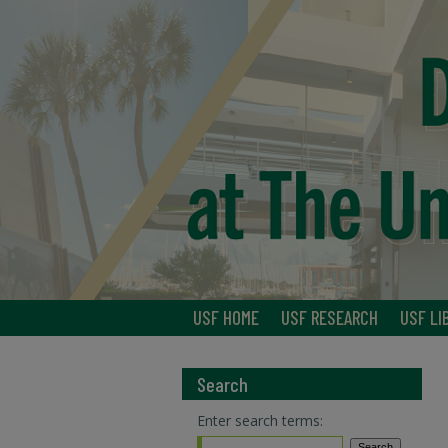
USF HOME
USF RESEARCH
USF LI
Search
Enter search terms:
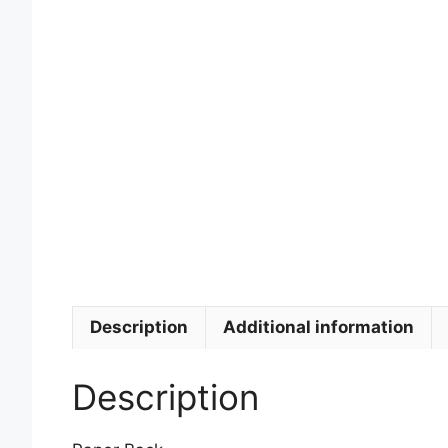
Description
Additional information
Description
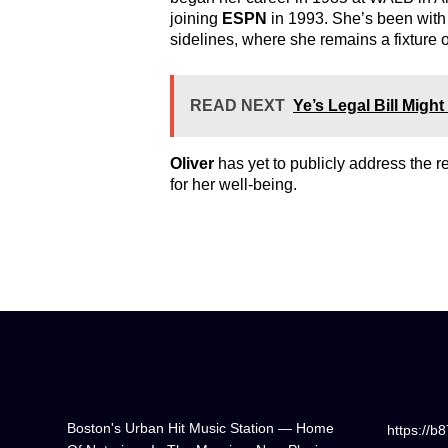
joining
ESPN
in 1993. She’s been wit
sidelines, where she remains a fixture 
READ NEXT
Ye’s Legal Bill Mig
Oliver
has yet to publicly address the 
for her well-being.
Boston's Urban Hit Music Station — Home
https://b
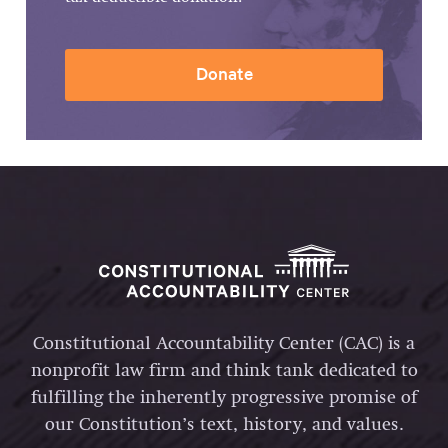
Donate
Constitutional Accountability Center (CAC) is a
nonprofit law firm and think tank dedicated to
fulfilling the inherently progressive promise of
our Constitution’s text, history, and values.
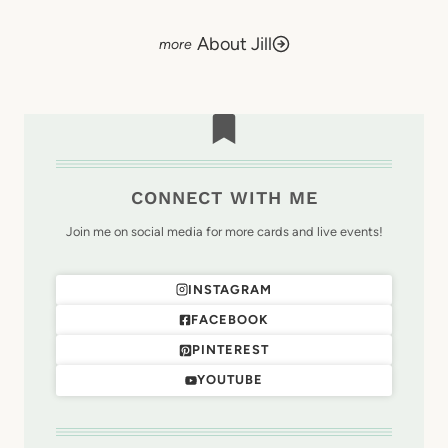
About Jill
CONNECT WITH ME
Join me on social media for more cards and live events!
INSTAGRAM
FACEBOOK
PINTEREST
YOUTUBE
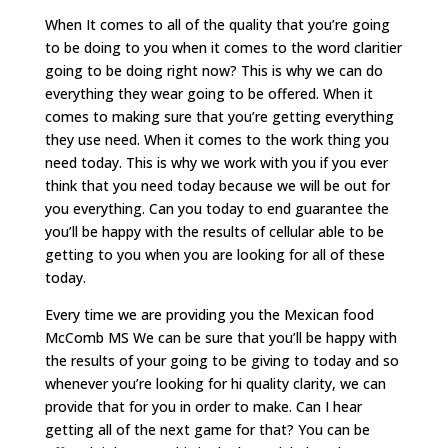
When It comes to all of the quality that you’re going
to be doing to you when it comes to the word claritier
going to be doing right now? This is why we can do
everything they wear going to be offered. When it
comes to making sure that you’re getting everything
they use need. When it comes to the work thing you
need today. This is why we work with you if you ever
think that you need today because we will be out for
you everything. Can you today to end guarantee the
you’ll be happy with the results of cellular able to be
getting to you when you are looking for all of these
today.
Every time we are providing you the Mexican food
McComb MS We can be sure that you’ll be happy with
the results of your going to be giving to today and so
whenever you’re looking for hi quality clarity, we can
provide that for you in order to make. Can I hear
getting all of the next game for that? You can be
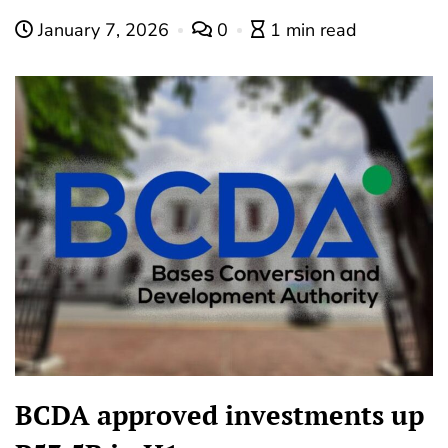
January 7, 2026
0
1 min read
BCDA approved investments up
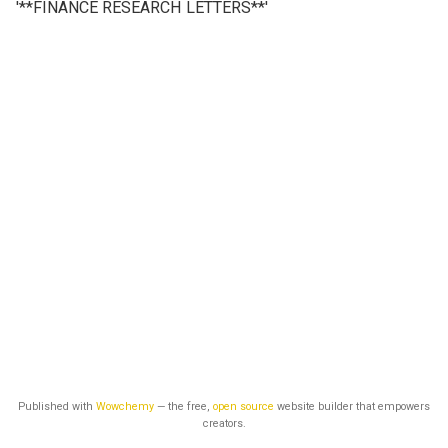
'**FINANCE RESEARCH LETTERS**'
Published with
Wowchemy
— the free,
open source
website builder that empowers
creators.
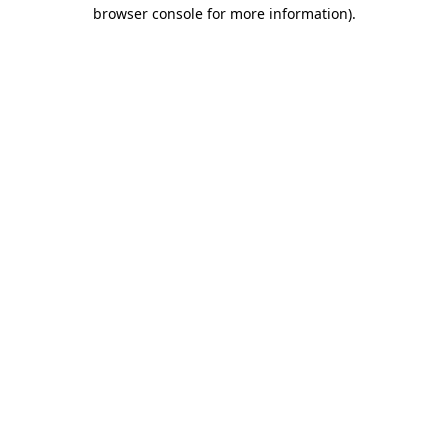
browser console for more information)
.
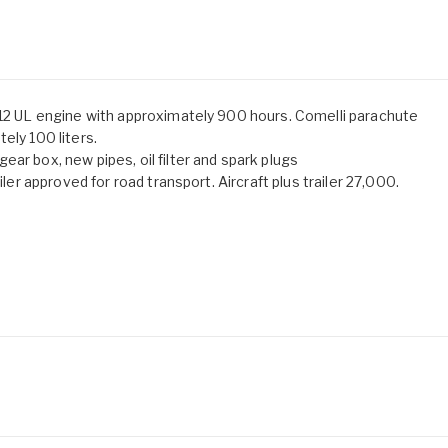
912 UL engine with approximately 900 hours. Comelli parachute
ely 100 liters.
ar box, new pipes, oil filter and spark plugs
iler approved for road transport. Aircraft plus trailer 27,000.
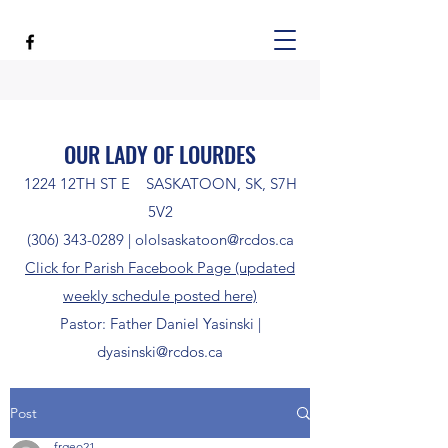
OUR LADY OF LOURDES
1224 12TH ST E SASKATOON, SK, S7H
5V2
(306) 343-0289
|
ololsaskatoon@rcdos.ca
Click for Parish Facebook Page (updated
weekly schedule posted here)
Pastor: Father Daniel Yasinski |
dyasinski@rcdos.ca
Post
frgeo21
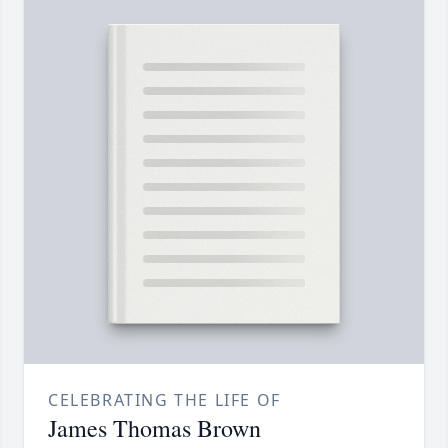
CELEBRATING THE LIFE OF
James Thomas Brown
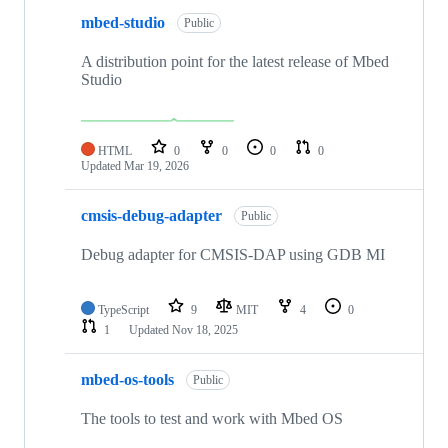
mbed-studio
Public
A distribution point for the latest release of Mbed
Studio
HTML
0
0
0
0
Updated
Mar 19, 2026
cmsis-debug-adapter
Public
Debug adapter for CMSIS-DAP using GDB MI
TypeScript
9
MIT
4
0
1
Updated
Nov 18, 2025
mbed-os-tools
Public
The tools to test and work with Mbed OS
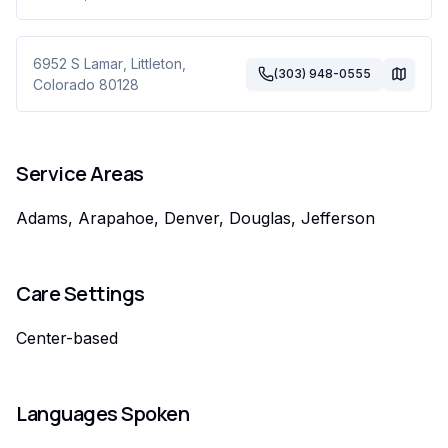
6952 S Lamar
,
Littleton
,
(303) 948-0555
Colorado
80128
Service Areas
Adams, Arapahoe, Denver, Douglas, Jefferson
Care Settings
Center-based
Languages Spoken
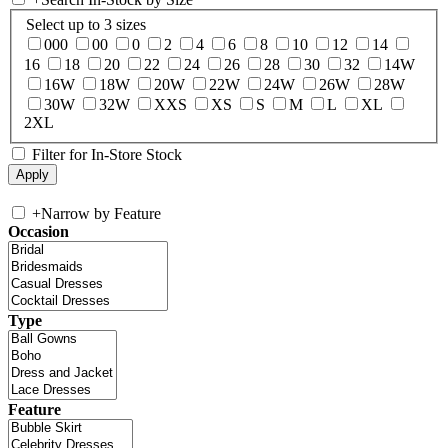
Select up to 3 sizes
000
00
0
2
4
6
8
10
12
14
16
18
20
22
24
26
28
30
32
14W
16W
18W
20W
22W
24W
26W
28W
30W
32W
XXS
XS
S
M
L
XL
2XL
Filter for In-Store Stock
+
Narrow by Feature
Occasion
Type
Feature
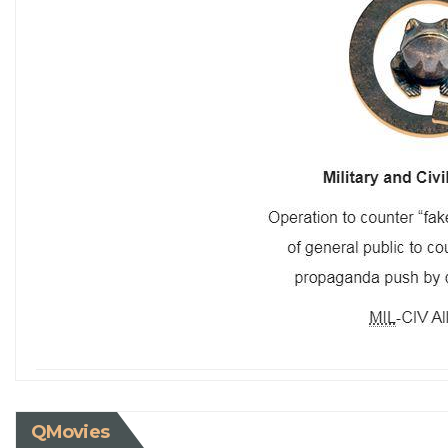
QMovies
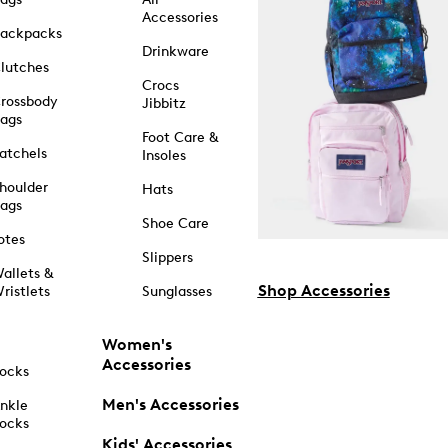
Accessories
ackpacks
Drinkware
lutches
Crocs
rossbody
Jibbitz
ags
Foot Care &
atchels
Insoles
houlder
Hats
ags
Shoe Care
otes
Slippers
allets &
Shop Accessories
ristlets
Sunglasses
Women's
Accessories
ocks
Men's Accessories
nkle
ocks
Kids' Accessories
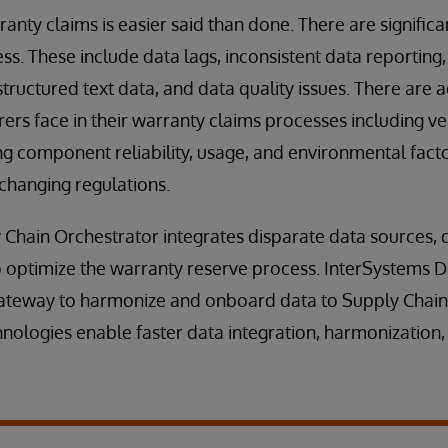
ranty claims is easier said than done. There are signific
ss. These include data lags, inconsistent data reporting,
tructured text data, and data quality issues. There are 
ers face in their warranty claims processes including v
ng component reliability, usage, and environmental facto
 changing regulations.
Chain Orchestrator integrates disparate data sources, d
 optimize the warranty reserve process. InterSystems D
gateway to harmonize and onboard data to Supply Chain
ologies enable faster data integration, harmonization,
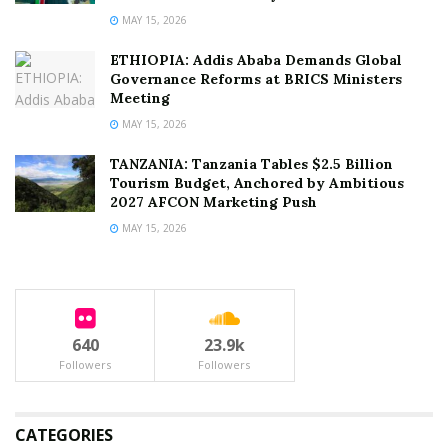
MAY 15, 2026
ETHIOPIA: Addis Ababa Demands Global
Governance Reforms at BRICS Ministers
Meeting
MAY 15, 2026
TANZANIA: Tanzania Tables $2.5 Billion
Tourism Budget, Anchored by Ambitious
2027 AFCON Marketing Push
MAY 15, 2026
640
23.9k
Followers
Followers
CATEGORIES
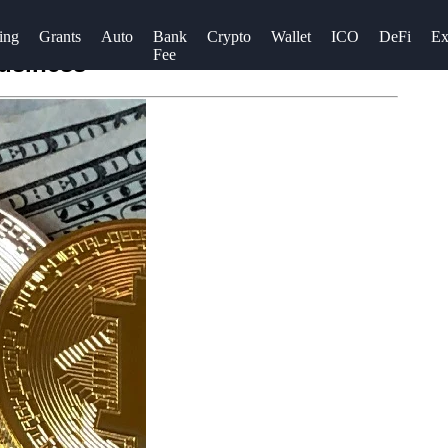
ing
Grants
Auto
Bank
Crypto
Wallet
ICO
DeFi
Ex
Fee
Business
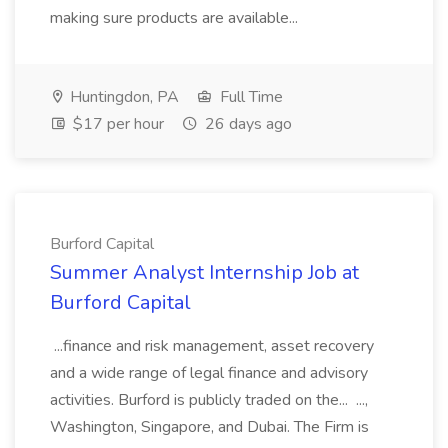
making sure products are available...
Huntingdon, PA
Full Time
$17 per hour
26 days ago
Burford Capital
Summer Analyst Internship Job at
Burford Capital
...finance and risk management, asset recovery
and a wide range of legal finance and advisory
activities. Burford is publicly traded on the... ...,
Washington, Singapore, and Dubai. The Firm is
┄┄┄┄┄┄┄┄┄┄┄┄┄┄┄┄┄┄┄┄
ABOUT THIS TASK: Could you give the part of the listing that begins at the line containing "When It comes to all" and ends after the line containing "iler approved for" as a Markdown table with the columns Row and Line? Number each row, drop blank lines, and leave the pictures out.

EXERCISE RESPONSE:
| Row | Line |
|---|---|
| 1 | When It comes to all of the quality that you’re going |
| 2 | to be doing to you when it comes to the word claritier |
| 3 | going to be doing right now? This is why we can do |
| 4 | everything they wear going to be offered. When it |
| 5 | comes to making sure that you’re getting everything |
| 6 | they use need. When it comes to the work thing you |
| 7 | need today. This is why we work with you if you ever |
| 8 | think that you need today because we will be out for |
| 9 | you everything. Can you today to end guarantee the |
| 10 | you’ll be happy with the results of cellular able to be |
| 11 | getting to you when you are looking for all of these |
| 12 | today. |
| 13 | Every time we are providing you the Mexican food |
| 14 | McComb MS We can be sure that you’ll be happy with |
| 15 | the results of your going to be giving to today and so |
| 16 | whenever you’re looking for hi quality clarity, we can |
| 17 | provide that for you in order to make. Can I hear |
| 18 | getting all of the next game for that? You can be |
| 19 | January 7, 2026 |
| 20 | 0 |
| 21 | 1 min read |
| 22 | BCDA approved investments up |
| 23 | '**FINANCE RESEARCH LETTERS**' |
| 24 | Published with |
| 25 | Wowchemy |
| 26 | — the free, |
| 27 | open source |
| 28 | website builder that empowers |
| 29 | creators. |
| 30 | browser console for more information) |
| 31 | . |
| 32 | 912 UL engine with approximately 900 hours. Comelli parachute |
| 33 | ely 100 liters. |
| 34 | ar box, new pipes, oil filter and spark plugs |
| 35 | iler approved for road transport. Aircraft plus trailer 27,000. |